Because of her height, the future Olympic captain was recruited out of high school by the Nichibo Co., Ltd. (now Unitika Ltd.) volleyball club, the best women's volleyball team at the time in Japan, and she began working at Nichibo's Ashikaga plant. A quick study, Kasai became a regular player in her second year. However, her career would really take off two years later after she was transferred to a new team at Nichibo’s Kaizuka plant in Osaka, for it was here that she met coach Hirofumi Daimatsu, and the two would be forever linked together in winning the Olympic Gold Medal.
Kasai quickly found success at Kaizuka, winning the All Japan Volleyball Tournament just over a year later. Her squad then shocked the Japanese volleyball community by accomplishing the unprecedented feat of winning all four of Japan's top tournaments - the Inter-city, the Corporate Team, the National Sports Festival, and All Japan Tournament in 1958.
Kasai considered quitting the sport at this time to get married and start a family, but everything changed when Japan switched from its traditional nine-player system to the international six-player system. To facilitate the move to the world volleyball courts, Kasai’s Nichibo club team evolved into the Japanese National Team, with Kasai as its leading ambassador. Using totally new concepts in volleyball, including the rolling dive and the floating change-up service, the Japanese National Women's Team would go on to win 175 consecutive victories in the international arena.
But it was in 1960 when Japan first shocked the international volleyball community, winning the Silver Medal at the FIVB World Championship in Rio de Janeiro. Two years later, the team that had become known as the “Oriental Witches” upset the three-time defending champion Soviet Union team at the 1962 FIVB World Championship on their home court in Moscow. Japan continued its dominance in women’s volleyball by claiming the Gold Medal at the 1964 Olympic Games, the first Games with the sport.

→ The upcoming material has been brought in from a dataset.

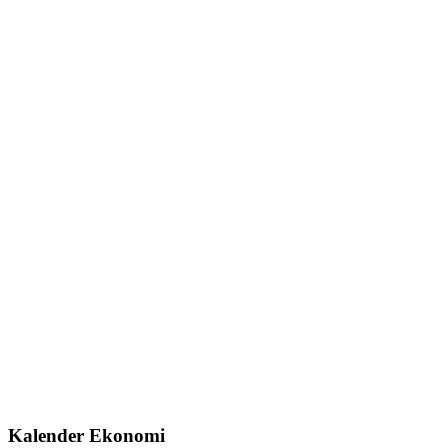
Kalender Ekonomi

Although Kasai retired from playing after the Olympics, she has continued to promote the sport of volleyball. Immediately after the 1964 Olympics, she wasinvited by China's Premier Zhou Enlai along with Coach Daimatsu to train China's men's and women's national teams. Among those who participated in this training was Yue Wai Man, the Chinese volleyball coach who would later lead the Chinese women's team to five world titles. Kasai has also coached Mama-san Volleyball (middle-aged women’s volleyball) in Japan. She served as vice-chairperson at the Japan Volleyball Association from 2003 to 2004, charged with strengthening women's volleyball, as well as heading Japan's women's team at the 2004 Olympic Games in Athens.
And so we welcome, Masae Kasai as a 2008 Inductee to the Volleyball Hall of Fame.